Enter Citizens GERKIN, SLAUGH and TWANG.

GERKIN. Ain't it about time Barron was back, Jedge?

TWANG. I reckon so. Our Guvner takes a crazy sight more pains than I would to sweetin thet ragin' devil Tecumseh's temper. I'd sweetin it wi' sugar o lead ef I had my way.

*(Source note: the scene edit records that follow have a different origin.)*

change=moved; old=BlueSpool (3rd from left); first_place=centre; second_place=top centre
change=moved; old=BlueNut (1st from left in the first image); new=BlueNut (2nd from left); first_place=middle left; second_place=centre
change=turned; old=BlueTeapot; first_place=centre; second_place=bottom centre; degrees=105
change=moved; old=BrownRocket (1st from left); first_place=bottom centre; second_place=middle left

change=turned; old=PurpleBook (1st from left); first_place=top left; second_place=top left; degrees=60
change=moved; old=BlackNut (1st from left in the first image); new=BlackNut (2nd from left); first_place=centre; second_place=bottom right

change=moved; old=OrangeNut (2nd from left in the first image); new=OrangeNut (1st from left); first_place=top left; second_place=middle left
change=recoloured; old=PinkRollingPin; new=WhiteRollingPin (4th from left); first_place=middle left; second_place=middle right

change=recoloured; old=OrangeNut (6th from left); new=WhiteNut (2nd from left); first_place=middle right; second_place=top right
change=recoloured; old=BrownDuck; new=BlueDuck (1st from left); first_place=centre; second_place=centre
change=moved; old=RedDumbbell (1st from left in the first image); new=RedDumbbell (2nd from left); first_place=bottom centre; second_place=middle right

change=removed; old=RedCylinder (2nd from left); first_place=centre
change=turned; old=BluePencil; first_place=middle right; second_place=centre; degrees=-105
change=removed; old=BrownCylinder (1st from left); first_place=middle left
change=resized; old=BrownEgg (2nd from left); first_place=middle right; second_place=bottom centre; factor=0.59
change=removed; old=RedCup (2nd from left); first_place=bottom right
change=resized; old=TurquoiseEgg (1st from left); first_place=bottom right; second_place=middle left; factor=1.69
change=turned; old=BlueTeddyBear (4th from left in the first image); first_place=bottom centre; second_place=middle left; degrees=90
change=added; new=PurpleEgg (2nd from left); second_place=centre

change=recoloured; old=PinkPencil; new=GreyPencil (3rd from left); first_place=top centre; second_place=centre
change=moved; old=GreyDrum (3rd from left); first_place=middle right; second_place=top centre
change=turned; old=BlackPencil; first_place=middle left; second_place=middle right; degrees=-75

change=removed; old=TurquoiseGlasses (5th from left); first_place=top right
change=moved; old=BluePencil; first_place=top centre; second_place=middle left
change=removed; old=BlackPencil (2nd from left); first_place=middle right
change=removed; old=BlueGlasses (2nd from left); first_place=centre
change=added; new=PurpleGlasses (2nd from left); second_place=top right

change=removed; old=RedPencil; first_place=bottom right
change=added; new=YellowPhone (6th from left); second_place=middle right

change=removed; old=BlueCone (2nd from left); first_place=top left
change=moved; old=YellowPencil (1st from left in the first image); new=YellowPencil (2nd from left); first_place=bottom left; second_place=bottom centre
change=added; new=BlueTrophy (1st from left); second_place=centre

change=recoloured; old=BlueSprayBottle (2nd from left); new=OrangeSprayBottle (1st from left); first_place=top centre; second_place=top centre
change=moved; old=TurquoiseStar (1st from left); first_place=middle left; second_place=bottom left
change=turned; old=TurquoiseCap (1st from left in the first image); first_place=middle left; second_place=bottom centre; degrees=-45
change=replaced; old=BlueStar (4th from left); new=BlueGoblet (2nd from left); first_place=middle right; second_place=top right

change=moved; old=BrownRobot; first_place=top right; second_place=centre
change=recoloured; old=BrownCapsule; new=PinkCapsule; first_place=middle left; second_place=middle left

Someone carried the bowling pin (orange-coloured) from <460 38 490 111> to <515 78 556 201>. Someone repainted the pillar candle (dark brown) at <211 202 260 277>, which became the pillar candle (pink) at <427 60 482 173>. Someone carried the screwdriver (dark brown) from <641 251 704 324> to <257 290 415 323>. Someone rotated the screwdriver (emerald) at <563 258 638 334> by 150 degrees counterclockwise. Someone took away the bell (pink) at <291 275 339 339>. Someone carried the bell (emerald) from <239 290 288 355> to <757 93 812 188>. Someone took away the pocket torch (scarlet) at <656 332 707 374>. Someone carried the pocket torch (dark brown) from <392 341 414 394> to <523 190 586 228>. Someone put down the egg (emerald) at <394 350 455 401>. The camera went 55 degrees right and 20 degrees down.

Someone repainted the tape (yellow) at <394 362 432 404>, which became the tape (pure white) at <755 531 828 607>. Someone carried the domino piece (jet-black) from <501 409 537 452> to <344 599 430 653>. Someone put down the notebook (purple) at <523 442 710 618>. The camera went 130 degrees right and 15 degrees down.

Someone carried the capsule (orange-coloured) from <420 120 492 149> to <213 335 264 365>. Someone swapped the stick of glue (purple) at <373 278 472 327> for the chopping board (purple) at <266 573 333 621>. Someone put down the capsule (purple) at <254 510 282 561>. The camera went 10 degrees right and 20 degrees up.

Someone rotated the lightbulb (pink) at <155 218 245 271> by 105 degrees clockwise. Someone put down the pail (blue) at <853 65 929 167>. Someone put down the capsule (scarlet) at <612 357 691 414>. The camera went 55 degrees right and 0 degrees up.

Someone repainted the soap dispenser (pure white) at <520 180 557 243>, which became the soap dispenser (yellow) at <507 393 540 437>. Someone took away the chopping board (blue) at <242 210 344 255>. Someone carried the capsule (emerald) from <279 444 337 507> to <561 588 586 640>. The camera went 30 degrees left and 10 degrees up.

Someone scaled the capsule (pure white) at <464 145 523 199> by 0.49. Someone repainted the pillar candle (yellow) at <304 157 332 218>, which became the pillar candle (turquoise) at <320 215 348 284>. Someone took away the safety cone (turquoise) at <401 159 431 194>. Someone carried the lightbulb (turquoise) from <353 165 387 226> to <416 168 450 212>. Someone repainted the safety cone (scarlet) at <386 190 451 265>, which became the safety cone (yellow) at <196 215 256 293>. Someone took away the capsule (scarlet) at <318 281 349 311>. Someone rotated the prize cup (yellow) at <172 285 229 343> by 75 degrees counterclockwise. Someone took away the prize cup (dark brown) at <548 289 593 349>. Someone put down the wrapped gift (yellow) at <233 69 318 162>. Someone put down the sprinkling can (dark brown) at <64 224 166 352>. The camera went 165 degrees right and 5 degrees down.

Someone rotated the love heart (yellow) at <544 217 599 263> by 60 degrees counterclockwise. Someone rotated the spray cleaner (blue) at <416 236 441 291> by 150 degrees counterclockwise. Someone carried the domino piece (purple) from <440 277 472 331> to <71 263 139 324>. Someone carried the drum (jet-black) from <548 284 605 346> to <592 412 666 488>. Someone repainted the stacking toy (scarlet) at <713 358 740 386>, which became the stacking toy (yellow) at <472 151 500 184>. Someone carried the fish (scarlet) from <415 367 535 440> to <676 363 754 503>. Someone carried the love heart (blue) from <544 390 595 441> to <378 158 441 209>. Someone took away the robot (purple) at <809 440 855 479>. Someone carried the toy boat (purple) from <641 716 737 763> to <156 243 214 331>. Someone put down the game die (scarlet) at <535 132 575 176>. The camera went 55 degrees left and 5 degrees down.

SLAUGH. It's a reekin' shame—dang me ef it aint. End thet two-faced, one-eyed brother o' his, the Prophet.— I'll be darned ef folks don't say thet the Shakers in them 'ere parts claims him fer a disciple!

TWANG. Them Shakers is a queer lot. They dance jest like wild Injuns, and thinks we orter be kind to the red rascals, end use them honestly.

GERKIN. Wall! Thet's what our Guvner ses tew. But I reckon he's shammin' a bit Twist you and me, he's on the make like the rest o' us. Think o' bein' kind to a red devil thet would lift your har ten minutes arter! End as fer honesty—I say "set 'em up" every time, and then rob 'em. Thet's the way to clar them out o' the kentry. Whiskey's better 'n gunpowder, end costs less than fightin' 'em in the long run.

Enter CITIZEN BLOAT.

TWANG. Thet's so! Hello, Major, what's up? You look kind o' riled to-day.

BLOAT. Wall, Jedge, I dew feel right mad—have you heerd the noos?

TWANG. No! has old Sledge bust you at the keerds again?